[DESCRIPTION OF THE TASK]:
Please copy out the entries exactly, skipping any pictures.

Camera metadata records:
********************

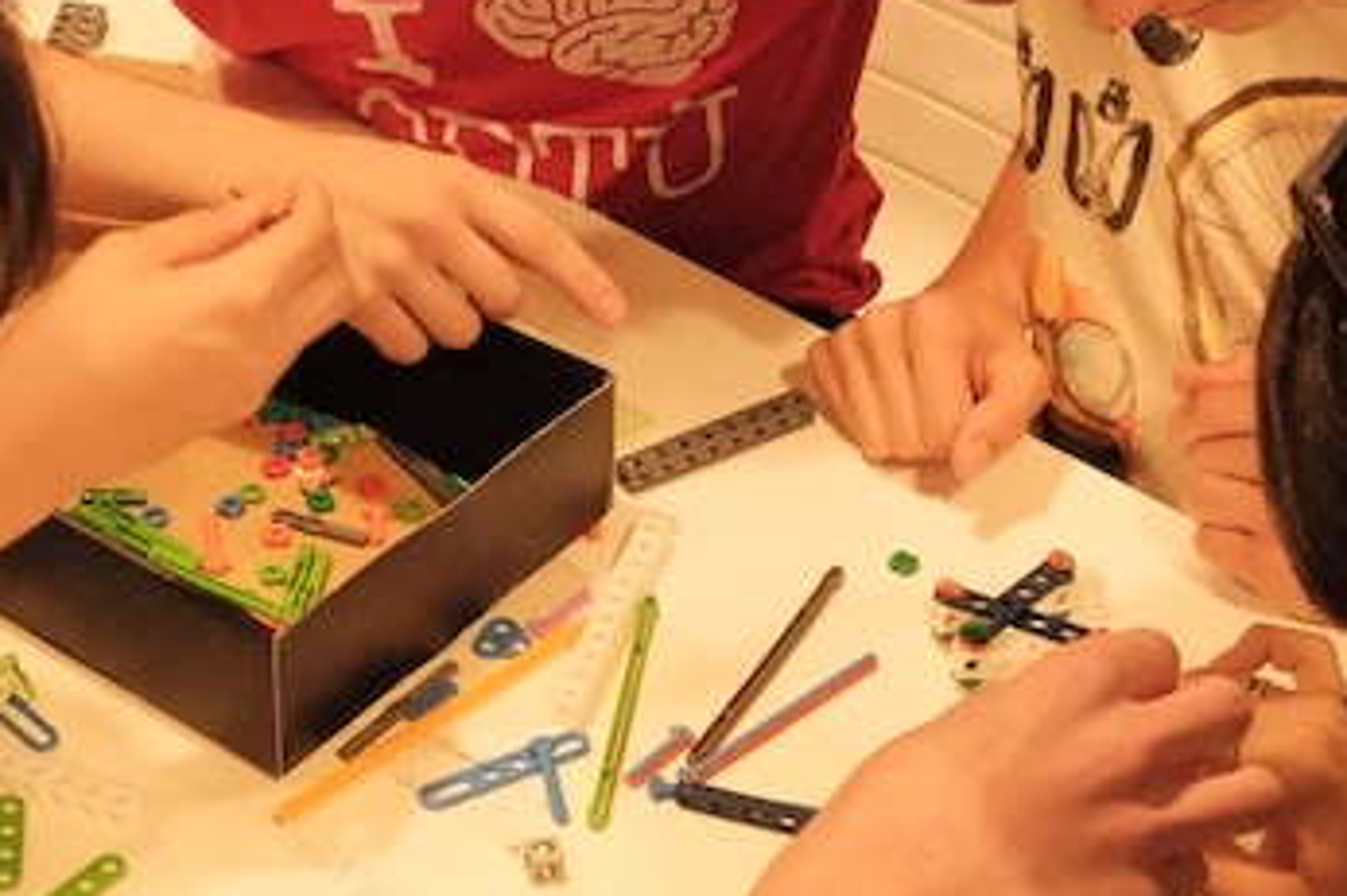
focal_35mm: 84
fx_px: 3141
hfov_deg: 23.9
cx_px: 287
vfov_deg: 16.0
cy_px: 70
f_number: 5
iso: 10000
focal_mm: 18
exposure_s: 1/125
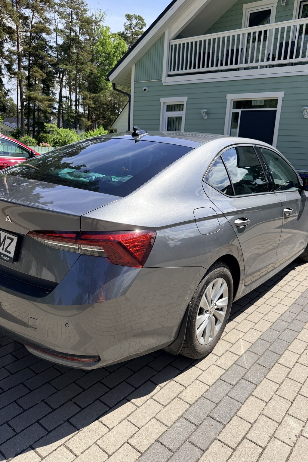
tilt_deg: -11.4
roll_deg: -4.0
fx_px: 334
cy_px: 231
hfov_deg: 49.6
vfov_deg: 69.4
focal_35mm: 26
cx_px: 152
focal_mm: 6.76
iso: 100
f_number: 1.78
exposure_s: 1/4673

********************

[TASK SOLUTION]:
focal_35mm: 84
fx_px: 3141
hfov_deg: 23.9
cx_px: 287
vfov_deg: 16.0
cy_px: 70
f_number: 5
iso: 10000
focal_mm: 18
exposure_s: 1/125
tilt_deg: -11.4
roll_deg: -4.0
fx_px: 334
cy_px: 231
hfov_deg: 49.6
vfov_deg: 69.4
focal_35mm: 26
cx_px: 152
focal_mm: 6.76
iso: 100
f_number: 1.78
exposure_s: 1/4673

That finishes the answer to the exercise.